Stored records:
= = =

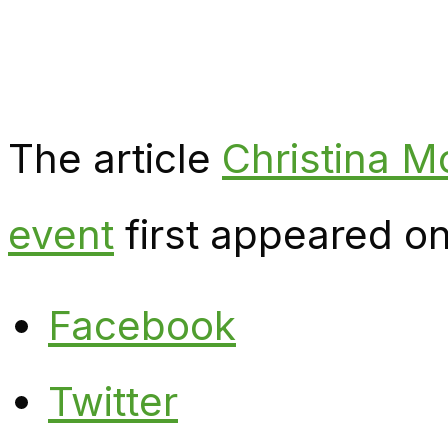
The article
Christina M
event
first appeared o
Facebook
Twitter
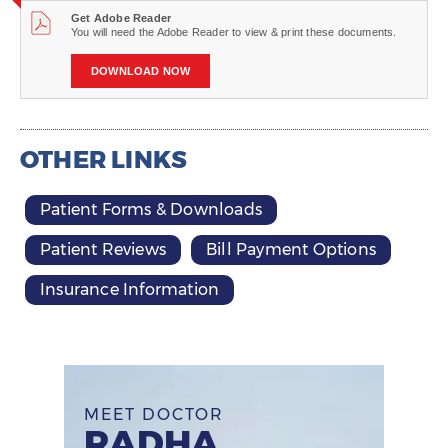
Get Adobe Reader
You will need the Adobe Reader to view & print these documents.
DOWNLOAD NOW
OTHER LINKS
Patient Forms & Downloads
Patient Reviews
Bill Payment Options
Insurance Information
MEET DOCTOR
RADHA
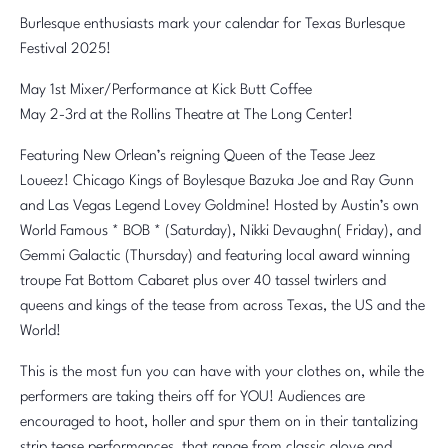
Burlesque enthusiasts mark your calendar for Texas Burlesque
Festival 2025!
May 1st Mixer/Performance at Kick Butt Coffee
May 2-3rd at the Rollins Theatre at The Long Center!
Featuring New Orlean’s reigning Queen of the Tease Jeez
Loueez! Chicago Kings of Boylesque Bazuka Joe and Ray Gunn
and Las Vegas Legend Lovey Goldmine! Hosted by Austin’s own
World Famous * BOB * (Saturday), Nikki Devaughn( Friday), and
Gemmi Galactic (Thursday) and featuring local award winning
troupe Fat Bottom Cabaret plus over 40 tassel twirlers and
queens and kings of the tease from across Texas, the US and the
World!
This is the most fun you can have with your clothes on, while the
performers are taking theirs off for YOU! Audiences are
encouraged to hoot, holler and spur them on in their tantalizing
strip tease performances, that range from classic glove and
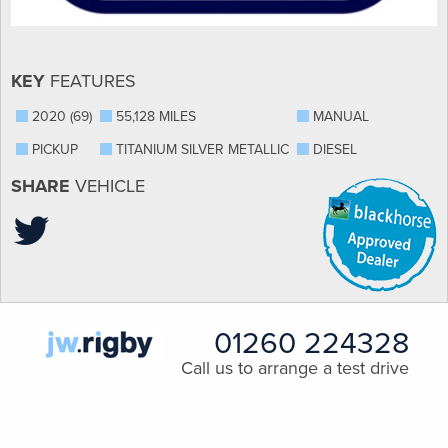
KEY
FEATURES
2020 (69)
55,128 MILES
MANUAL
PICKUP
TITANIUM SILVER METALLIC
DIESEL
SHARE
VEHICLE
01260 224328
Call us to arrange a test drive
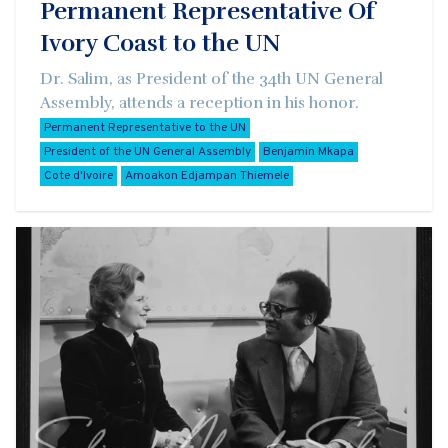
Permanent Representative Of
Ivory Coast to the UN
Dr. Salim, as President of the 34th UN General
Assembly, attends a reception in his honor.
Permanent Representative to the UN
President of the UN General Assembly
Benjamin Mkapa
Cote d'Ivoire
Amoakon Edjampan Thiemele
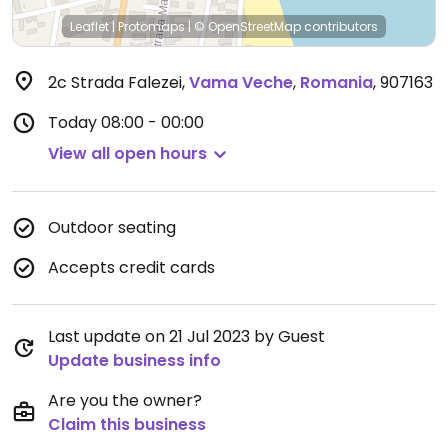
Leaflet
|
Protomaps
|
© OpenStreetMap
contributors
2c Strada Falezei
,
Vama Veche
,
Romania
,
907163
Today
08:00 - 00:00
View all open hours
Outdoor seating
Accepts credit cards
Last update on 21 Jul 2023 by Guest
Update business info
Are you the owner?
Claim this business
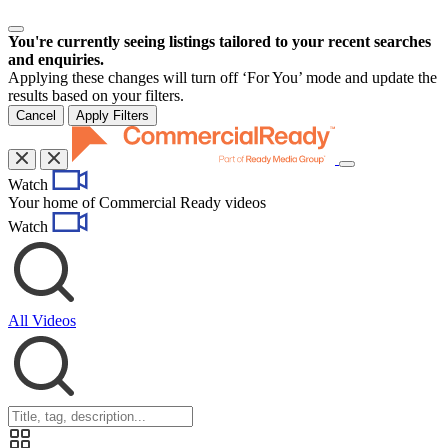
You're currently seeing listings tailored to your recent searches
and enquiries.
Applying these changes will turn off ‘For You’ mode and update the
results based on your filters.
Cancel
Apply Filters
Toggle
Watch
navigation
Your home of Commercial Ready videos
Watch
All Videos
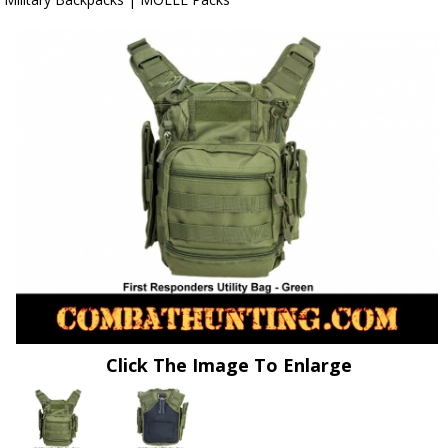
Click The Image To Enlarge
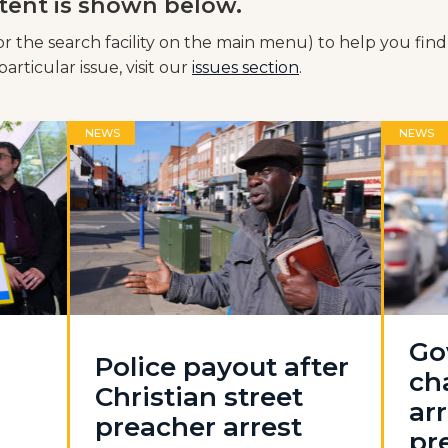
tent is shown below.
or the search facility on the main menu) to help you find
articular issue, visit our
issues section
.
NEWS
NEWS
Go
Police payout after
ch
Christian street
arr
preacher arrest
pr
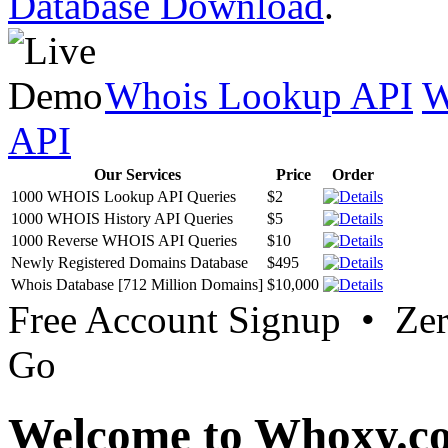
Database Download
.
Whois Lookup API
W
API
Our Services
Price
Order
1000 WHOIS Lookup API Queries
$2
1000 WHOIS History API Queries
$5
1000 Reverse WHOIS API Queries
$10
Newly Registered Domains Database
$495
Whois Database [712 Million Domains]
$10,000
Free Account Signup • Ze
Go
Welcome to Whoxy.c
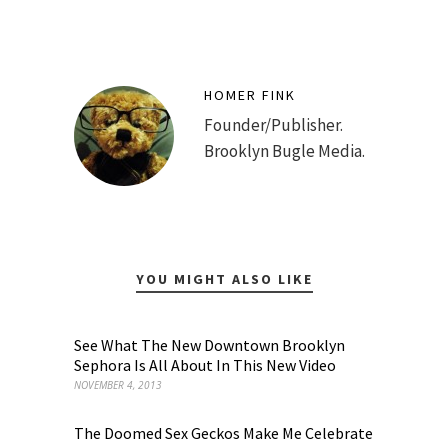
HOMER FINK
Founder/Publisher.
Brooklyn Bugle Media.
YOU MIGHT ALSO LIKE
See What The New Downtown Brooklyn
Sephora Is All About In This New Video
NOVEMBER 4, 2013
The Doomed Sex Geckos Make Me Celebrate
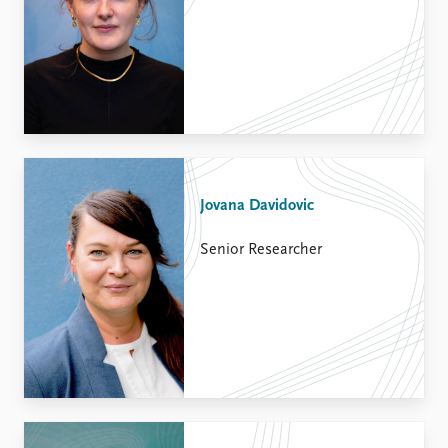
Jovana Davidovic
Senior Researcher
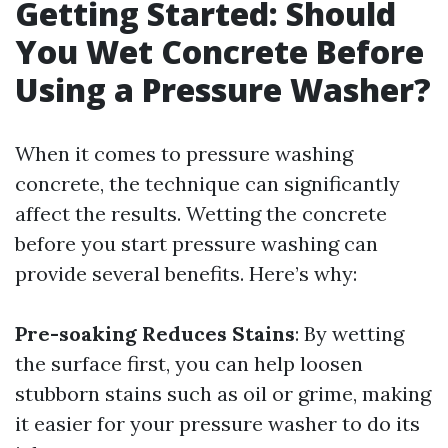
Getting Started: Should
You Wet Concrete Before
Using a Pressure Washer?
When it comes to pressure washing
concrete, the technique can significantly
affect the results. Wetting the concrete
before you start pressure washing can
provide several benefits. Here’s why:
Pre-soaking Reduces Stains
: By wetting
the surface first, you can help loosen
stubborn stains such as oil or grime, making
it easier for your pressure washer to do its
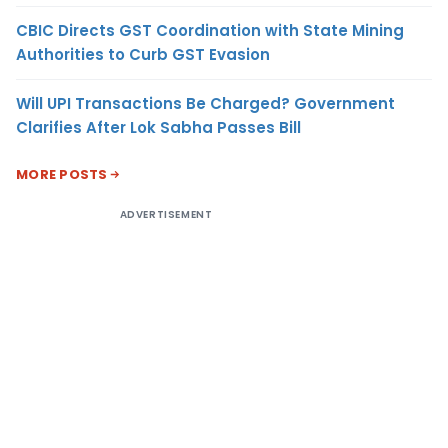
CBIC Directs GST Coordination with State Mining
Authorities to Curb GST Evasion
Will UPI Transactions Be Charged? Government
Clarifies After Lok Sabha Passes Bill
MORE POSTS
ADVERTISEMENT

= = =

Task prompt
Output all the entries exactly, minus any pictures.

Answer to the problem
The article
Christina M
event
first appeared o
Facebook
Twitter
Get Adobe Reader
You will need the Adobe Reader to view & print these documents.
DOWNLOAD NOW
OTHER LINKS
Patient Forms & Downloads
Patient Reviews
Bill Payment Options
Insurance Information
MEET DOCTOR
RADHA
Burlesque enthusiasts mark your calendar for Texas Burlesque
Festival 2025!
May 1st Mixer/Performance at Kick Butt Coffee
May 2-3rd at the Rollins Theatre at The Long Center!
Featuring New Orlean’s reigning Queen of the Tease Jeez
Loueez! Chicago Kings of Boylesque Bazuka Joe and Ray Gunn
and Las Vegas Legend Lovey Goldmine! Hosted by Austin’s own
World Famous * BOB * (Saturday), Nikki Devaughn( Friday), and
Gemmi Galactic (Thursday) and featuring local award winning
troupe Fat Bottom Cabaret plus over 40 tassel twirlers and
queens and kings of the tease from across Texas, the US and the
World!
This is the most fun you can have with your clothes on, while the
performers are taking theirs off for YOU! Audiences are
encouraged to hoot, holler and spur them on in their tantalizing
strip tease performances, that range from classic glove and
KEY
FEATURES
2020 (69)
55,128 MILES
MANUAL
PICKUP
TITANIUM SILVER METALLIC
DIESEL
SHARE
VEHICLE
01260 224328
Call us to arrange a test drive
Permanent Representative Of
Ivory Coast to the UN
Dr. Salim, as President of the 34th UN General
Assembly, attends a reception in his honor.
Permanent Representative to the UN
President of the UN General Assembly
Benjamin Mkapa
Cote d'Ivoire
Amoakon Edjampan Thiemele
Leaflet
|
Protomaps
|
© OpenStreetMap
contributors
2c Strada Falezei
,
Vama Veche
,
Romania
,
907163
Today
08:00 - 00:00
View all open hours
Outdoor seating
Accepts credit cards
Last update on 21 Jul 2023 by Guest
Update business info
Are you the owner?
Claim this business
You're currently seeing listings tailored to your recent searches
and enquiries.
Applying these changes will turn off ‘For You’ mode and update the
results based on your filters.
Cancel
Apply Filters
Toggle
Watch
navigation
Your home of Commercial Ready videos
Watch
All Videos
Click The Image To Enlarge
tent is shown below.
or the search facility on the main menu) to help you find
articular issue, visit our
issues section
.
NEWS
NEWS
Go
Police payout after
ch
Christian street
arr
preacher arrest
pr
Database Download
.
Whois Lookup API
W
API
Our Services
Price
Order
1000 WHOIS Lookup API Queries
$2
1000 WHOIS History API Queries
$5
1000 Reverse WHOIS API Queries
$10
Newly Registered Domains Database
$495
Whois Database [712 Million Domains]
$10,000
Free Account Signup • Ze
Go
Welcome to Whoxy.c
HOMER FINK
Founder/Publisher.
Brooklyn Bugle Media.
YOU MIGHT ALSO LIKE
See What The New Downtown Brooklyn
Sephora Is All About In This New Video
NOVEMBER 4, 2013
The Doomed Sex Geckos Make Me Celebrate
Jovana Davidovic
Senior Researcher
Getting Started: Should
You Wet Concrete Before
Using a Pressure Washer?
When it comes to pressure washing
concrete, the technique can significantly
affect the results. Wetting the concrete
before you start pressure washing can
provide several benefits. Here’s why:
Pre-soaking Reduces Stains
: By wetting
the surface first, you can help loosen
stubborn stains such as oil or grime, making
it easier for your pressure washer to do its
CBIC Directs GST Coordination with State Mining
Authorities to Curb GST Evasion
Will UPI Transactions Be Charged? Government
Clarifies After Lok Sabha Passes Bill
MORE POSTS
ADVERTISEMENT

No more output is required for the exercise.